In many ways, whoever hacked Stratfor was living up the Hacker Credo that “Information Wants to be Free.” It has led to a number of questions about the operations of a company that might put profit over ethics and legality.
Hammond is also charged with charging the credit cards of Stratfor’s clients to various progressive groups. This has led some to call him a digital Robin Hood. While some activists may cheer releasing corporate information, many balk at using those corporate clients credit cards without authorization.
However. the history of civil disobedience has shown that financial tolls on powerful corporations and governments are often the most effective form of protest.
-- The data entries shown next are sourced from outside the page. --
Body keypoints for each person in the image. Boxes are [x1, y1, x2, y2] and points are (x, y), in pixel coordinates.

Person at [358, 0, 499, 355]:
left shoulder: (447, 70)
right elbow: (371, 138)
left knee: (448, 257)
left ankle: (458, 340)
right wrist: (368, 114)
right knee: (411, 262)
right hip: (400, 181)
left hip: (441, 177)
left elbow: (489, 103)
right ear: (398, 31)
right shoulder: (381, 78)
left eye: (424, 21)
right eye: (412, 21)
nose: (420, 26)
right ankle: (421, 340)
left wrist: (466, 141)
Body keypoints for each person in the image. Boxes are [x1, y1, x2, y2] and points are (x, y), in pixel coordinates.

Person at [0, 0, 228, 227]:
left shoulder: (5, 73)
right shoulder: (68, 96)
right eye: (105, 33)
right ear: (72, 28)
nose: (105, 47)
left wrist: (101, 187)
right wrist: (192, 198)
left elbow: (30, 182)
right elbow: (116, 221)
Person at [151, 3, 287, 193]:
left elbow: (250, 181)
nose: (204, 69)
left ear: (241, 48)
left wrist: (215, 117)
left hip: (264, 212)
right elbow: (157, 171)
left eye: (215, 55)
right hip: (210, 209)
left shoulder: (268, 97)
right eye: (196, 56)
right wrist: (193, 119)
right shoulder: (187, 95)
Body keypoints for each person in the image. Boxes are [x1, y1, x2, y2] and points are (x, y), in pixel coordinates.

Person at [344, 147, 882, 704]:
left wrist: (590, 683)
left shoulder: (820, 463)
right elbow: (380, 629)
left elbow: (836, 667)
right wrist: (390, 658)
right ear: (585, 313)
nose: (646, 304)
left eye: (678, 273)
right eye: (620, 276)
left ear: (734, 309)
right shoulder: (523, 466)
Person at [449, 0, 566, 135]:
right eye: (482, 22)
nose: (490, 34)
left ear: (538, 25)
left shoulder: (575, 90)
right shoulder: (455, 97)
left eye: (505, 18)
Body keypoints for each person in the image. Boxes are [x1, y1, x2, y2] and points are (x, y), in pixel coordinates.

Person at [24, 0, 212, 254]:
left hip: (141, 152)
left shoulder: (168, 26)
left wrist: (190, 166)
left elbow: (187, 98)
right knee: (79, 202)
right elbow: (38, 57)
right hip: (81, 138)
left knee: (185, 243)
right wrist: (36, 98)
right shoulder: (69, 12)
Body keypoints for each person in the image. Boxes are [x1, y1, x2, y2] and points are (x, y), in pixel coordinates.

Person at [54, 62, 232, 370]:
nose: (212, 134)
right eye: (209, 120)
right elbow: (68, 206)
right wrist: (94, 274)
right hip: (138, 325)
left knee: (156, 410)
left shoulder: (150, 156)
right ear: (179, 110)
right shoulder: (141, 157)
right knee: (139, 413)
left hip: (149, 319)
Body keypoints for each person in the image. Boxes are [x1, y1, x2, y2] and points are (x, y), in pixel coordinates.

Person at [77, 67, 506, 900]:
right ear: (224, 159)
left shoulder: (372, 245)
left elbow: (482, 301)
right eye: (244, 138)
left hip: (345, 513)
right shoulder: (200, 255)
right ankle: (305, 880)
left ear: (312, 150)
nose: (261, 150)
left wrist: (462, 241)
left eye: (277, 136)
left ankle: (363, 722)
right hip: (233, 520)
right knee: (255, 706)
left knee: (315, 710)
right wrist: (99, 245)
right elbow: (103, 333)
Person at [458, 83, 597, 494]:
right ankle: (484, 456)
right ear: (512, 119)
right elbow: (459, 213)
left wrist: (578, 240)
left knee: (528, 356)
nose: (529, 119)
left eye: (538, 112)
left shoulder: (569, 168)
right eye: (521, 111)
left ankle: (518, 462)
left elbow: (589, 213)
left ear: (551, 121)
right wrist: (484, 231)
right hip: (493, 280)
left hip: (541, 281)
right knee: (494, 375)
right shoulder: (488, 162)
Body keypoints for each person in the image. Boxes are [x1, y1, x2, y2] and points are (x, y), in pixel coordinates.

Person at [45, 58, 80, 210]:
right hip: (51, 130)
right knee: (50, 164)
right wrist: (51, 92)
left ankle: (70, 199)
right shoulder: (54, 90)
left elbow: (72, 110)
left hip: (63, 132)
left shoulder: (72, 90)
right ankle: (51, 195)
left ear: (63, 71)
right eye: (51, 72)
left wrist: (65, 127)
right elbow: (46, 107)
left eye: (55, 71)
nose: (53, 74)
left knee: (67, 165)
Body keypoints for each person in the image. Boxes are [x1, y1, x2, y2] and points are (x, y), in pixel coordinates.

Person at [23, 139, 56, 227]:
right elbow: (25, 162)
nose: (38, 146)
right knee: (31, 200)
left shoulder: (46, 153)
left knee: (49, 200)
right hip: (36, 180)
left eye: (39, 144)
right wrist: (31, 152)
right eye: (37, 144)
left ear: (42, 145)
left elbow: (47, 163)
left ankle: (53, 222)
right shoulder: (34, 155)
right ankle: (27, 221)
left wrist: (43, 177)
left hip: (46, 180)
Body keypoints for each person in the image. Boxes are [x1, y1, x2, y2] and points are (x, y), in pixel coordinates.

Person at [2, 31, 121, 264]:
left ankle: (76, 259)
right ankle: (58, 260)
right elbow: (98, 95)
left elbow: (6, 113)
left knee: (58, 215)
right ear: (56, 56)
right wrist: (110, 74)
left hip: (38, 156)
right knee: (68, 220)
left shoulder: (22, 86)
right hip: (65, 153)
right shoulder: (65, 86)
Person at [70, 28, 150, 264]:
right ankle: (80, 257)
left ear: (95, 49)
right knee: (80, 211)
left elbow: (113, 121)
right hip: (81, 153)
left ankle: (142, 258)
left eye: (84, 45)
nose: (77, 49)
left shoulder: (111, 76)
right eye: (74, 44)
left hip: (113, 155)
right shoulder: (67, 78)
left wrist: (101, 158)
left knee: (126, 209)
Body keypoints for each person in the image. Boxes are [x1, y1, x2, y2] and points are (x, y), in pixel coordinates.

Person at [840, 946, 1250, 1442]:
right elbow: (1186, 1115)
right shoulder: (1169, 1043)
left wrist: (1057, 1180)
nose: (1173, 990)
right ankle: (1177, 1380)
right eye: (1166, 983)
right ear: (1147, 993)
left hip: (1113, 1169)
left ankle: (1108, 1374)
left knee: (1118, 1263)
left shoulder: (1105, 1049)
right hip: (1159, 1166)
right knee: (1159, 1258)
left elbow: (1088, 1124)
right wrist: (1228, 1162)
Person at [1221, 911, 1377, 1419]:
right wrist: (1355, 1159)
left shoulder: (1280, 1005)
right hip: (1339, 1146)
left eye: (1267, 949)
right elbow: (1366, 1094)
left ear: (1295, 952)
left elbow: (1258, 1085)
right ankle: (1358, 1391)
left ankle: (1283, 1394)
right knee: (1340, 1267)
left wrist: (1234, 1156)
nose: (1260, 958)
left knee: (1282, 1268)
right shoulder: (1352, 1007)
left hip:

No one has accused Hammond of using the money for himself. A “freegan” who protests the wastefulness of the food industry by dumpster diving and eating food that has been thrown away, he could have bought much nicer things for himself. Although, if he had used the money on himself, he might have been able to evade capture by the authorities by moving out of the country.
If Hammond did hack Stratfor, it is entirely possible that he was a victim of entrapment. A target by the FBI because of his politics and previous arrests, he may have been persuaded and pressured into hacking a company that he might not have known of before. Considering the possibility of corruption in Stratfor, Hammonds arrest should only fuel the distrust of the government from many in the Anonymous and Occupy movements.